Count the lines in the material below that contain the word "will", and give only the number.
[Opening DATASET EXCERPTS section]
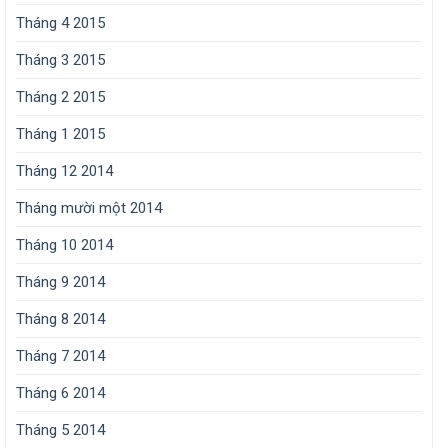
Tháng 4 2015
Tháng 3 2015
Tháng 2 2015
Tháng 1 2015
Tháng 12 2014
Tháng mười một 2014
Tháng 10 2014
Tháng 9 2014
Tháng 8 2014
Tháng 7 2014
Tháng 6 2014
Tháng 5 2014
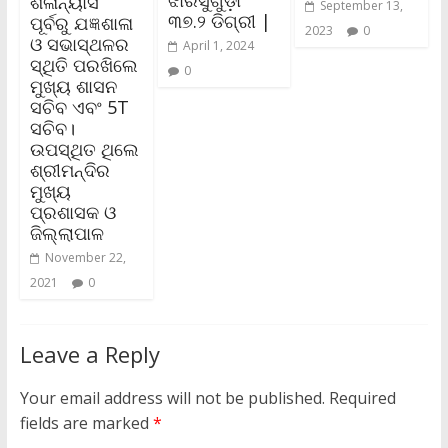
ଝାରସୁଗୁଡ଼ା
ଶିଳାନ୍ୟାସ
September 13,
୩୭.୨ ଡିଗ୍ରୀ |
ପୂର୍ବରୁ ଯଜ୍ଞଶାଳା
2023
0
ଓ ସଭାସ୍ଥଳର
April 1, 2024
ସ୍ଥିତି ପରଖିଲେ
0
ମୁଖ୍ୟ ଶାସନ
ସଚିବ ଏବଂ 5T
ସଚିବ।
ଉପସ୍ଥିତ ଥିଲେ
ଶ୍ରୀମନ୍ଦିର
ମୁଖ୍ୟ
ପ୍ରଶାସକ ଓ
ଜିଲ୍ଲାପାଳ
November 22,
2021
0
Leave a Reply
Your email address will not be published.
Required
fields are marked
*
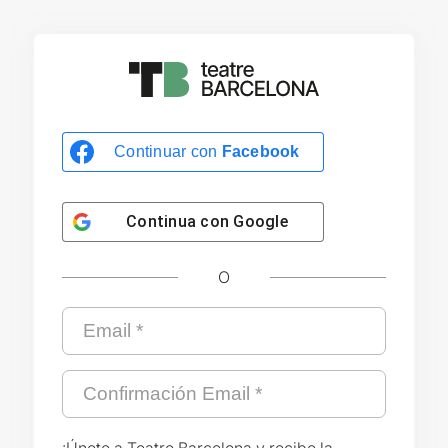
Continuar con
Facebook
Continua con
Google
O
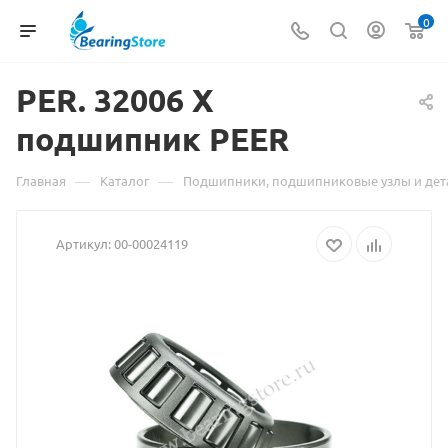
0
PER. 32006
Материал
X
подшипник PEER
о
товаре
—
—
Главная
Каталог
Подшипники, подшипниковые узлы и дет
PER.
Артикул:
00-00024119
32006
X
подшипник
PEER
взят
[Closing DATASET EXCERPTS section]
[Opening DATASET EXCERPTS section]
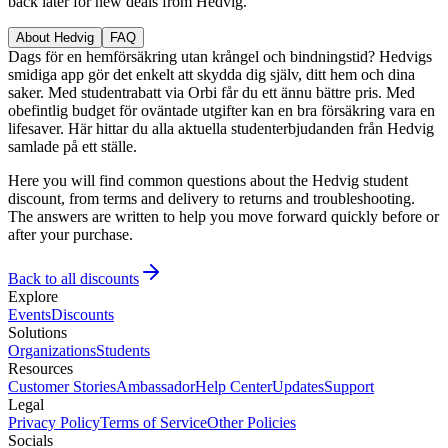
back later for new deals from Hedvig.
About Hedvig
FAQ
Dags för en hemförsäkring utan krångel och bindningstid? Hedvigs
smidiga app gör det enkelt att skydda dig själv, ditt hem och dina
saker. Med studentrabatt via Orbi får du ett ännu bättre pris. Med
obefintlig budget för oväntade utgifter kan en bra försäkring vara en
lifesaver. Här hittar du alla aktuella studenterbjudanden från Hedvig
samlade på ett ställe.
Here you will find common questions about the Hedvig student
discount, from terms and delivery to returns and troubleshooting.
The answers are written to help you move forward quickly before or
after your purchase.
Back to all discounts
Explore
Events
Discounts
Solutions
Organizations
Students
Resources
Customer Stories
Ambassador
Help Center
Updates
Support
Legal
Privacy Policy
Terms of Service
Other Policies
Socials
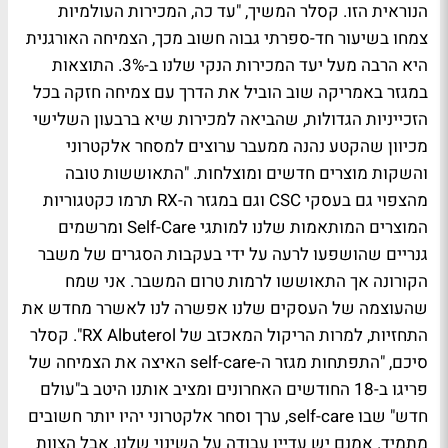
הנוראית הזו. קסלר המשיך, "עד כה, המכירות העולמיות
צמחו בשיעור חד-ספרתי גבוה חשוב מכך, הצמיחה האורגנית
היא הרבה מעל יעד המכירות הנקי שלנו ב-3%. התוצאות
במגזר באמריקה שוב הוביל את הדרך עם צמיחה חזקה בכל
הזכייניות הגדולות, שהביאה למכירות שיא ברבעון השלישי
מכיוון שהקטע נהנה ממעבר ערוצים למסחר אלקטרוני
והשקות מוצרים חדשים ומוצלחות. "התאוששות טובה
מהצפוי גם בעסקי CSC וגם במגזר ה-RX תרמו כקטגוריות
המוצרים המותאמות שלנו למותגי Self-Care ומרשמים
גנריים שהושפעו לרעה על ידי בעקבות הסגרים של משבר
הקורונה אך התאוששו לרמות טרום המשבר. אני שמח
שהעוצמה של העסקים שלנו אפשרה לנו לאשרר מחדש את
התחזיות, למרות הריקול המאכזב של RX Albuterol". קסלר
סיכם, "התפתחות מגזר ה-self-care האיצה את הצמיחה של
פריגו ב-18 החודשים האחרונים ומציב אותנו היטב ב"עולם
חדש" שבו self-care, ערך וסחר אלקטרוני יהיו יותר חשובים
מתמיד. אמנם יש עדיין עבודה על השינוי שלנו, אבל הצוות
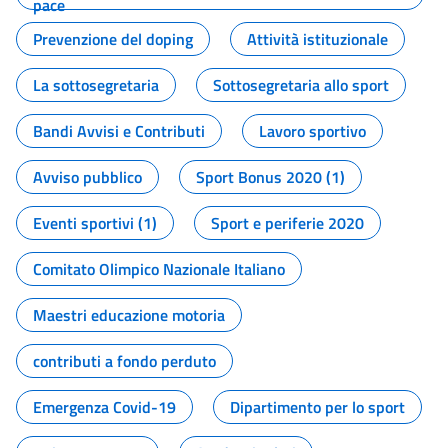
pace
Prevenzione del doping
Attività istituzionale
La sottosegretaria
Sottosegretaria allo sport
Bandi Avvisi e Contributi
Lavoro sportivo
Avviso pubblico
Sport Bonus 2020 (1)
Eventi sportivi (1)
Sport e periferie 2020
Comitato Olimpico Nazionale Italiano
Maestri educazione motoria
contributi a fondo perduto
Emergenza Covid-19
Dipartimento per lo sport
[Closing DATASET EXCERPTS section]
[Opening DATASET EXCERPTS section]
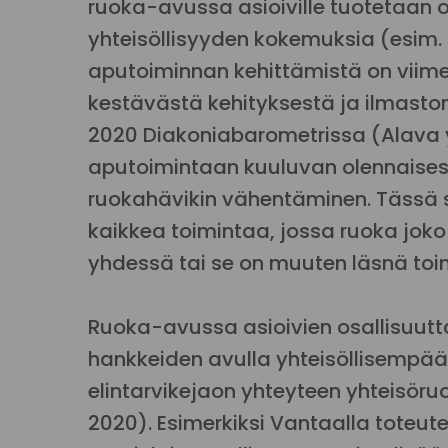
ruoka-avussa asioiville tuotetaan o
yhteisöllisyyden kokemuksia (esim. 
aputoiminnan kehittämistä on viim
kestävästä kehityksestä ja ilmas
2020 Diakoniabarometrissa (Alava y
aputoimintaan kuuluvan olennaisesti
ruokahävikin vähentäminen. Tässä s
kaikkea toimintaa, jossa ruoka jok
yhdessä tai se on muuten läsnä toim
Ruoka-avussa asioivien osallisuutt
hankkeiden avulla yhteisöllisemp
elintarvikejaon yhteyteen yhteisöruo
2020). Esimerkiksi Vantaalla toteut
[Closing DATASET EXCERPTS section]
*EXERCISE SOLUTION*.
2